====== Entries supplied ======

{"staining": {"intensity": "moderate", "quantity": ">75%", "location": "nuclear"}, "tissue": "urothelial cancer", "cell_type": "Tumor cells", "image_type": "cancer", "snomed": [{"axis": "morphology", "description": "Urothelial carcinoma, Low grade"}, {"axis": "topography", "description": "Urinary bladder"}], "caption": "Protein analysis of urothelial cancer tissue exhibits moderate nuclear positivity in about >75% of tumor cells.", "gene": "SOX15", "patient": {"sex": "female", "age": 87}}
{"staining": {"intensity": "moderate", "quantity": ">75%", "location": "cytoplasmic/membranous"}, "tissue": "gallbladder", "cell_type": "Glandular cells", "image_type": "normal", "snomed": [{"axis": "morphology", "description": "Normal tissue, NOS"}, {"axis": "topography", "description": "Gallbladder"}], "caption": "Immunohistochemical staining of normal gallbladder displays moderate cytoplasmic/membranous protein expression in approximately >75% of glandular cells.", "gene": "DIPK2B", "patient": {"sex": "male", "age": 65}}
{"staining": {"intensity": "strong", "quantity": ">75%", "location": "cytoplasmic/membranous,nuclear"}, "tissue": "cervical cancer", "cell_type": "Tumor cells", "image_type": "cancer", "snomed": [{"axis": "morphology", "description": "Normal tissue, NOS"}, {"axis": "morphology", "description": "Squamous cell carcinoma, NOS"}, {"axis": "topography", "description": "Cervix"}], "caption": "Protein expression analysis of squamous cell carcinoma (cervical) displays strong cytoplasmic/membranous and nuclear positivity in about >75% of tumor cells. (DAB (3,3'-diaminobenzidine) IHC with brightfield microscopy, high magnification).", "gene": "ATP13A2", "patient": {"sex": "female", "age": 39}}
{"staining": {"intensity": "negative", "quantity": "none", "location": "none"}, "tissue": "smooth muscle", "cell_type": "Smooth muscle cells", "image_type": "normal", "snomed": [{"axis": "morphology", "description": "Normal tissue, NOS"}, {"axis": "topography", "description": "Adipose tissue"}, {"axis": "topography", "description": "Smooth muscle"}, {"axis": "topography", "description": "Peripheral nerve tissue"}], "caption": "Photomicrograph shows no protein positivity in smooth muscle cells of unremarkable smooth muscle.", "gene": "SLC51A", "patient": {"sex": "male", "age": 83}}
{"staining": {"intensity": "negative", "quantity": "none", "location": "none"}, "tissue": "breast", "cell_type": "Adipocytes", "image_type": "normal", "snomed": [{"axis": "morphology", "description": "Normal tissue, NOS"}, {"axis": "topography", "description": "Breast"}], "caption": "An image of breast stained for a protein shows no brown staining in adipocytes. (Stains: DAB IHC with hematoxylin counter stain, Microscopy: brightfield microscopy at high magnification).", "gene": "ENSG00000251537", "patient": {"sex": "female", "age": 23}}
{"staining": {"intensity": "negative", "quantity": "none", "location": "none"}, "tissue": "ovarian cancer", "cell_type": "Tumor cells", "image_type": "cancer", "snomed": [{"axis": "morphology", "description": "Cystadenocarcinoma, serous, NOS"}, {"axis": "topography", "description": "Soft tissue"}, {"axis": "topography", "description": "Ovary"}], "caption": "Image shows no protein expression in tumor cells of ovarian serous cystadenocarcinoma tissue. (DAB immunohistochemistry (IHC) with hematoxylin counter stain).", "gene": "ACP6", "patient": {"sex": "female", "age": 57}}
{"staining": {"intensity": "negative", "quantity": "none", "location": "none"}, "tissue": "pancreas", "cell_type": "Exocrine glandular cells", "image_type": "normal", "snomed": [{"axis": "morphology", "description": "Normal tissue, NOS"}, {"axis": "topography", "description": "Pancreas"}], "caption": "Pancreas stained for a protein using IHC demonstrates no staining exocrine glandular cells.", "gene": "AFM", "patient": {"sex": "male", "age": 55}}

======

• What this task involves: Write out exactly the lines that fall from the line with "no protein positivity" to the line with "no protein expression" in the records above, keeping both ends.

• Reply:
{"staining": {"intensity": "negative", "quantity": "none", "location": "none"}, "tissue": "smooth muscle", "cell_type": "Smooth muscle cells", "image_type": "normal", "snomed": [{"axis": "morphology", "description": "Normal tissue, NOS"}, {"axis": "topography", "description": "Adipose tissue"}, {"axis": "topography", "description": "Smooth muscle"}, {"axis": "topography", "description": "Peripheral nerve tissue"}], "caption": "Photomicrograph shows no protein positivity in smooth muscle cells of unremarkable smooth muscle.", "gene": "SLC51A", "patient": {"sex": "male", "age": 83}}
{"staining": {"intensity": "negative", "quantity": "none", "location": "none"}, "tissue": "breast", "cell_type": "Adipocytes", "image_type": "normal", "snomed": [{"axis": "morphology", "description": "Normal tissue, NOS"}, {"axis": "topography", "description": "Breast"}], "caption": "An image of breast stained for a protein shows no brown staining in adipocytes. (Stains: DAB IHC with hematoxylin counter stain, Microscopy: brightfield microscopy at high magnification).", "gene": "ENSG00000251537", "patient": {"sex": "female", "age": 23}}
{"staining": {"intensity": "negative", "quantity": "none", "location": "none"}, "tissue": "ovarian cancer", "cell_type": "Tumor cells", "image_type": "cancer", "snomed": [{"axis": "morphology", "description": "Cystadenocarcinoma, serous, NOS"}, {"axis": "topography", "description": "Soft tissue"}, {"axis": "topography", "description": "Ovary"}], "caption": "Image shows no protein expression in tumor cells of ovarian serous cystadenocarcinoma tissue. (DAB immunohistochemistry (IHC) with hematoxylin counter stain).", "gene": "ACP6", "patient": {"sex": "female", "age": 57}}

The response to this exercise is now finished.